• [WHAT THE TASK REQUIRES]:
Once the line with "запечённому кролику?" is found in the entries below, print it and each following line exactly, stopping after the line with "Перед приготовлением кролика"; print nothing else.

• [SUPPLIED ENTRIES]:

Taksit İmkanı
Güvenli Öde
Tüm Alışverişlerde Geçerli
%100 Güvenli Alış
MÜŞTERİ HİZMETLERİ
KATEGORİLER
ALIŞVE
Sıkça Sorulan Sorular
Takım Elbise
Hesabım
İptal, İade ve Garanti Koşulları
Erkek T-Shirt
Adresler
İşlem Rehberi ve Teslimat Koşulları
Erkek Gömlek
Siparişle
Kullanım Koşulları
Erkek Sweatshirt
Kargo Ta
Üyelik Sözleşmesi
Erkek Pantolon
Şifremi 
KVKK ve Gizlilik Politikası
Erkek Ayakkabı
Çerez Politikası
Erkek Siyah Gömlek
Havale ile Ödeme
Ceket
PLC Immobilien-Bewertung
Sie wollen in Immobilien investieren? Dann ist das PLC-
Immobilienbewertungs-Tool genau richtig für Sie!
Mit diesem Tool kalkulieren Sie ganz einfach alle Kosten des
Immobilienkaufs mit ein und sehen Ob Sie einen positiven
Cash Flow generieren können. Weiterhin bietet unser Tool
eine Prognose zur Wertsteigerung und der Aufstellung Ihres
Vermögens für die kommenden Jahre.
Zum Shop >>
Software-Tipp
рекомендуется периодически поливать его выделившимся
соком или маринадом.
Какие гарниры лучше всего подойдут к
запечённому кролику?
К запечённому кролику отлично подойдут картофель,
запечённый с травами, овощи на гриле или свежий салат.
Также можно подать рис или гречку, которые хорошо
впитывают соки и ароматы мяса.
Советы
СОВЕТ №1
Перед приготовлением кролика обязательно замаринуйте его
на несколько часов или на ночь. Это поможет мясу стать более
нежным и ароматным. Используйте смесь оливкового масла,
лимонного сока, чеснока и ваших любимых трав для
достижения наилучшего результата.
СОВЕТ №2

• [FINISHED TASK]:
запечённому кролику?
К запечённому кролику отлично подойдут картофель,
запечённый с травами, овощи на гриле или свежий салат.
Также можно подать рис или гречку, которые хорошо
впитывают соки и ароматы мяса.
Советы
СОВЕТ №1
Перед приготовлением кролика обязательно замаринуйте его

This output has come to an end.